Heralded as The Last CR750, World Motorcycles of San Bruno, CA built this ‘69 CB 750 Sandcast using hundreds of authentic NOS, factory “970” race parts. Some of its noteworthy features are titanium axles, an aluminum 28L fuel tank, factory four-into-four exhausts and a billet magnesium front hub.
Bill Wheeler’s British gem – the unspoiled ‘28 Douglas 4 ¼ – was the 1st Place winner in the Antique Class. The Douglas was one of the last flat tank era motorcycles. It featured acetylene lights, an horizontally-opposed twin engine with hemispherical heads, and a relatively low center of gravity – making the Douglas a worthy competitor. In 1930 Douglas released the SW5 and SW6 – the Speed Model Douglas motorcycles.
David Christian is a soft-spoken friendly guy. He loves competition machines. Perhaps that’s why he is a co-founder of a Ferrari racing team that set their goal to compete at Le Mans. And, why he acquired a metal-flaked ‘71 Yamaha XS650 that was raced by Rob Robertson at the July 4th Pike’s Peak Bicentennial Race in 1976. Keep your eyes on David if you can; he’s going places.
Some of the bikes wrapped-up on Friday to look spiffy for Saturday’s show just weren’t happy being confined.

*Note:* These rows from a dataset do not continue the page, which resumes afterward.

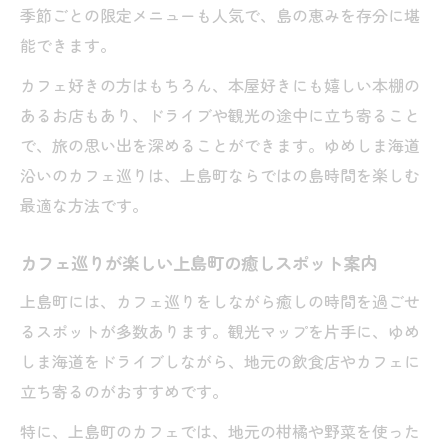
季節ごとの限定メニューも人気で、島の恵みを存分に堪
能できます。
カフェ好きの方はもちろん、本屋好きにも嬉しい本棚の
あるお店もあり、ドライブや観光の途中に立ち寄ること
で、旅の思い出を深めることができます。ゆめしま海道
沿いのカフェ巡りは、上島町ならではの島時間を楽しむ
最適な方法です。
カフェ巡りが楽しい上島町の癒しスポット案内
上島町には、カフェ巡りをしながら癒しの時間を過ごせ
るスポットが多数あります。観光マップを片手に、ゆめ
しま海道をドライブしながら、地元の飲食店やカフェに
立ち寄るのがおすすめです。
特に、上島町のカフェでは、地元の柑橘や野菜を使った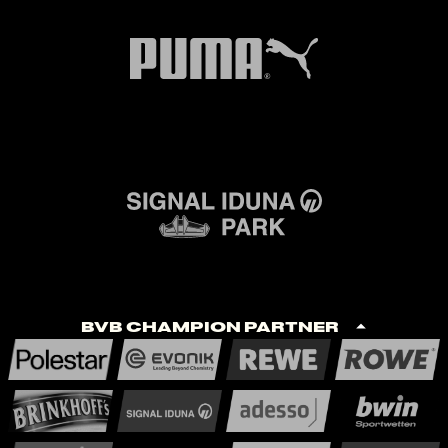
BVB Champion Partner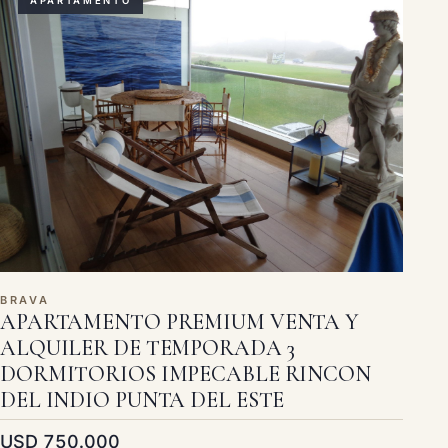
APARTAMENTO
BRAVA
APARTAMENTO PREMIUM VENTA Y
ALQUILER DE TEMPORADA 3
DORMITORIOS IMPECABLE RINCON
DEL INDIO PUNTA DEL ESTE
USD 750.000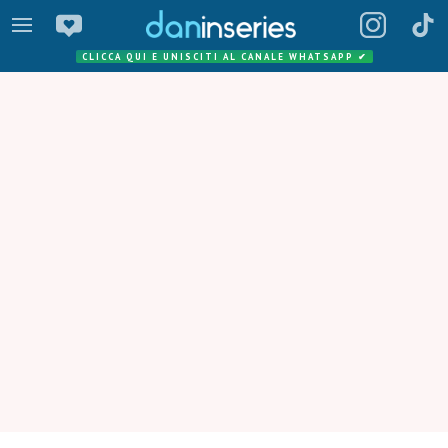
CLICCA QUI E UNISCITI AL CANALE WHATSAPP
✔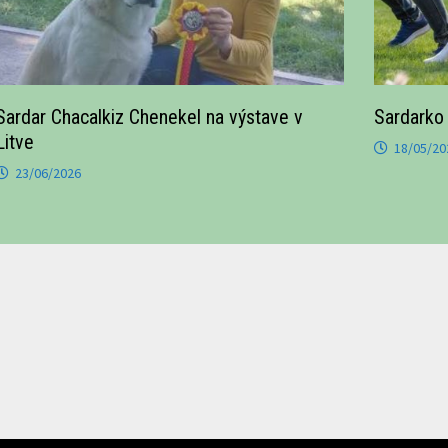
Sardar Chacalkiz Chenekel na výstave v
Sardarko 
Litve
18/05/20
23/06/2026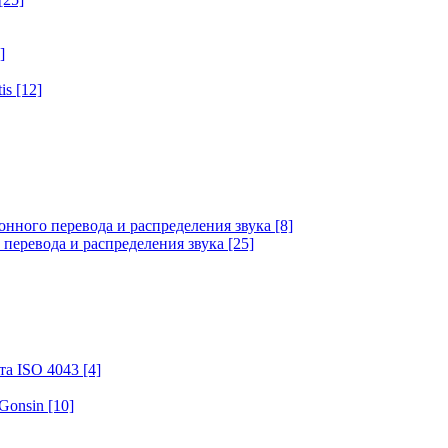
]
tis
[12]
онного перевода и распределения звука
[8]
 перевода и распределения звука
[25]
та ISO 4043
[4]
 Gonsin
[10]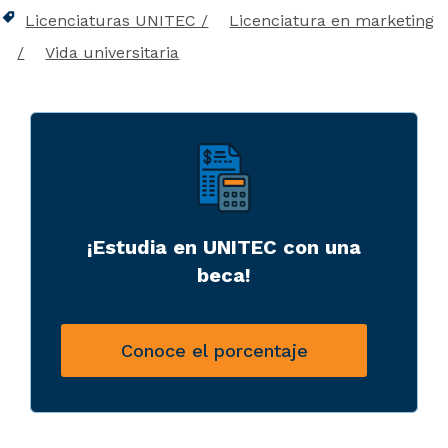
Licenciaturas UNITEC
Licenciatura en marketing
Vida universitaria
¡Estudia en UNITEC con una
beca!
Conoce el porcentaje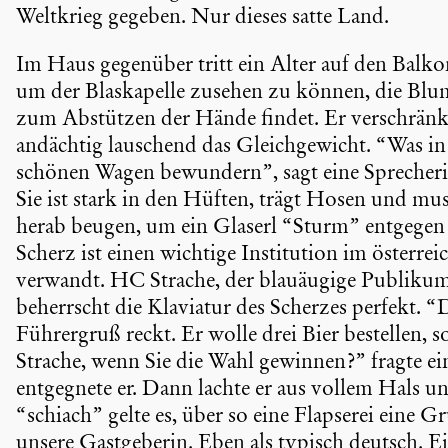
Weltkrieg gegeben. Nur dieses satte Land.
Im Haus gegenüber tritt ein Alter auf den Balk
um der Blaska­pelle zusehen zu können, die Blum
zum Abstützen der Hände findet. Er verschränk
andächtig lauschend das Gleich­ge­wicht. “Was i
schönen Wagen bewundern”, sagt eine Sprecherin
Sie ist stark in den Hüften, trägt Hosen und mu
herab beugen, um ein Glaserl “Sturm” entgegen
Scherz ist einen wichtige Insti­tu­tion im öster­r
verwandt. HC Strache, der blauäu­gige Publi­kums
beherrscht die Klaviatur des Scherzes perfekt. “
Führer­gruß reckt. Er wolle drei Bier bestellen, 
Strache, wenn Sie die Wahl gewinnen?” fragte ein 
entgeg­nete er. Dann lachte er aus vollem Hals 
“schiach” gelte es, über so eine Flapserei eine Gr
unsere Gastge­berin. Eben als typisch deutsch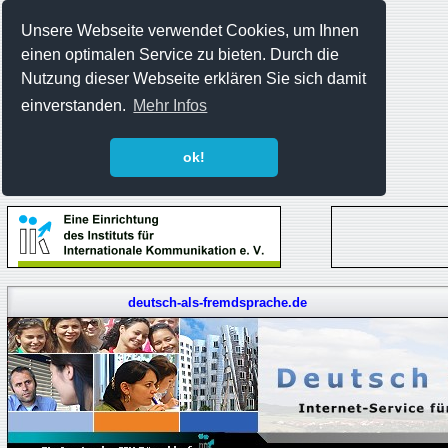
Unsere Webseite verwendet Cookies, um Ihnen
einen optimalen Service zu bieten. Durch die
Nutzung dieser Webseite erklären Sie sich damit
einverstanden.
Mehr Infos
ok!
deutsch-als-fremdsprache.de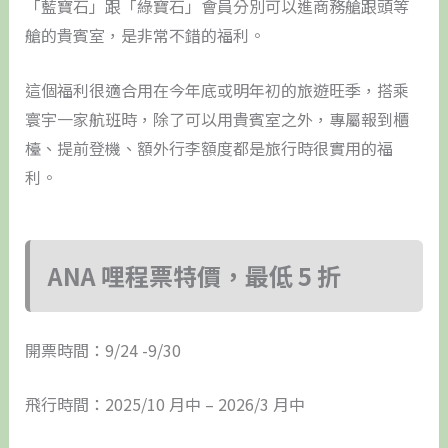
「藍寶石」跟「綠寶石」會員分別可以進商務艙跟頭等
艙的貴賓室，是非常不錯的福利。
這個福利很適合用在今年底或明年初的旅遊旺季，搭乘
寰宇一家航班時，除了可以用貴賓室之外，專屬報到櫃
檯、提前登機、額外行李額度都是旅行時很實用的福
利。
ANA 哩程票特價，最低 5 折
開票時間：9/24 -9/30
飛行時間：2025/10 月中 – 2026/3 月中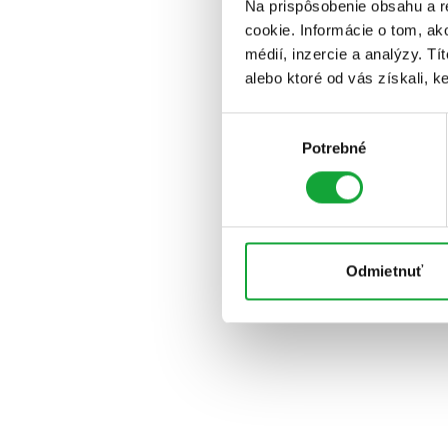
Na prispôsobenie obsahu a r
cookie. Informácie o tom, ak
médií, inzercie a analýzy. Tí
alebo ktoré od vás získali, ke
Výber
Potrebné
súhlasu
Odmietnuť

Take this ’76 250 Bultaco that I’m guessing is a Jim Pomeroy tribute bike. Jim was the first American motorcross competitor to win overall victory in the FIM Motorcross World Championship GP.
Mark Francois’ ‘76 BMW R90/S took 1st Place in the Other European Class. The R90/S sport motorcycle features a type 247 Airhead air-cooled flat-twin 900cc ‘Boxer” engine, distinctive “Daytona Orange” two-tone paintwork and a bikini fairing. 4,984 units were produced in 1976.
Dustin Kott’s sleek, custom ’66 Honda S90 is a thumpin’ thin Zipster. It raced to 2nd Place in the Custom/Modified Class. Kott’s creations are fast becoming must have diversions for Hollywood honchos like actor Ryan Reynolds who rides a custom Kott Triumph Thruxton.
I did a double take when I spotted Steve Pieratt’s ’74 Triumph Bonneville Twin-Twin. The story goes that Bill Hoard built this double-T140-motored bike to convince his wife that a road adventure from Michigan to Alaska was doable on a Triumph. The bike ultimately didn’t go to Alaska, but did wind up years later in Pieratt’s Smyles’ Vintage Motorcycle Museum in Lexington, KY.
There’s no doubt that it’s the motorcycles that are the big draw to The Gathering. But it’s also the people – who come from all walks of life from all over the world. I had the good fortune to meet Kayla Yaakov – the 11-year-old making headlines in competitive racing. She was later interviewed by Ginger Damon (in black) on the subject of woman riders. Kayla’s dad Dave Davee on the left and winning exhibitor Budd Schwab on the right flank the two. Always at Budd’s side is Bailey, who has been attending The Gathering for 11 years now. Once you go, you’ve gotta’ go back!